Être en pâture, c’est d’abord et avant tout observer le troupeau, voir sa santé, la brillance de son poil, son sens de la hiérarchie ; le voir manger des champignons qui rien qu’à la vue te file des boutons puis se soigner en prenant un peu de thym par-ci un peu de baies de genévrier par-là, le tout aromatisé au gratte-cul. Enfin voir les chèvres défoncer à coup d’incisives les mêmes ronces dans lesquels tu t’es vautré plus tôt. C’est observer ta connerie lorsque tu te poses des questions débiles sur l’évolution des espèces et la place de chacun dans la chaîne alimentaire.

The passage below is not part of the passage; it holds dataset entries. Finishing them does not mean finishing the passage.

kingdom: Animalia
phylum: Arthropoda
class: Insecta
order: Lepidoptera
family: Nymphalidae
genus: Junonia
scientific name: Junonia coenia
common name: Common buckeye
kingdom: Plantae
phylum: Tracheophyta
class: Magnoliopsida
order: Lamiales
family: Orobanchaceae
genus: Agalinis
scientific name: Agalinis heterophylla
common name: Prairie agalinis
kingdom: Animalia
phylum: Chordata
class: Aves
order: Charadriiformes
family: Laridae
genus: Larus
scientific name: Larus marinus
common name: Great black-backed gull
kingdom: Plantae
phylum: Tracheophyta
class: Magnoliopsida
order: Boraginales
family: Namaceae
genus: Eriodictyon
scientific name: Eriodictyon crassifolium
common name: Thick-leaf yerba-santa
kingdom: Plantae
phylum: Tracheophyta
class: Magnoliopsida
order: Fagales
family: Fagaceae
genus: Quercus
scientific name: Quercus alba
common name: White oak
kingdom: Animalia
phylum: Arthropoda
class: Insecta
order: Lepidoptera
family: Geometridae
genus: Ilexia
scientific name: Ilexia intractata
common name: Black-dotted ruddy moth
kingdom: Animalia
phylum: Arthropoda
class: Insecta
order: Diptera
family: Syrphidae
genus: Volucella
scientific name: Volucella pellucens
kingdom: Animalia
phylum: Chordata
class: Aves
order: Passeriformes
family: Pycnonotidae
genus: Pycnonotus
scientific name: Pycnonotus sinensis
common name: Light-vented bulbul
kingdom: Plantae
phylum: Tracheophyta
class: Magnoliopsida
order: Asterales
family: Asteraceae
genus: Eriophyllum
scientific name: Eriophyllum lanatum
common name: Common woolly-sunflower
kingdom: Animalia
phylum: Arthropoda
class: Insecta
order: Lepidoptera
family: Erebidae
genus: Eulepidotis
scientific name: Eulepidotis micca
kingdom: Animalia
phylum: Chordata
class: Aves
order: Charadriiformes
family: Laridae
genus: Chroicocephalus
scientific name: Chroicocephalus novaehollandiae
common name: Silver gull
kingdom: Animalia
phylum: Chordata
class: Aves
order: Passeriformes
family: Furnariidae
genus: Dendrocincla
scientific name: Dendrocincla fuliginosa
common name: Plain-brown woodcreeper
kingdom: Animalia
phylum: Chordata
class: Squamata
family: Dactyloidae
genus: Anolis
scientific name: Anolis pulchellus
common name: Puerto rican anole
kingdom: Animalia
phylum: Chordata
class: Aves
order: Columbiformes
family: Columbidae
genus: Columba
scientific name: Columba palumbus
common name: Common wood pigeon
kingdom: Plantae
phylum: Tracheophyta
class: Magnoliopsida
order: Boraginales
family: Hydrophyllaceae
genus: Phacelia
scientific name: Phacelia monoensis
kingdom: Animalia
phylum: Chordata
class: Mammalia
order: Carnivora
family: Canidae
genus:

C’est aussi, et surtout, la mise en place de tout un tas de connexions cognitives pour rester alerte et te repérer dans cette putain de cambrousse. Because ramener des chèvres de nuit, ou te retrouver au bord de la route avec le troupeau, c’est la merde !
C’est le fantasme de tomber sur Manon des Sources et ne rencontrer, parfois, qu’un vieux chasseur ou une touriste boomeuse à vélo électrique, toute fripée, vaccinée ET masquée. C’est te rappeler qu’il y a une pandémie vraiment décevante, parce qu’en matière de peste, la Chine a su importer mieux. Là c’est une peste urbaine bridée des temps modernes, version Wish, donc merdique.
Voilà, être en pâture, c’est tout ça, et plus encore. C’est un acte d’immortalité civilisationnelle qui, dans cette modernité sous cellophane, s’appelle au mieux un boulot sans qualification et, au pire, de l’exploitation animale.
Moins, j’appelle cela un métier d’Homme.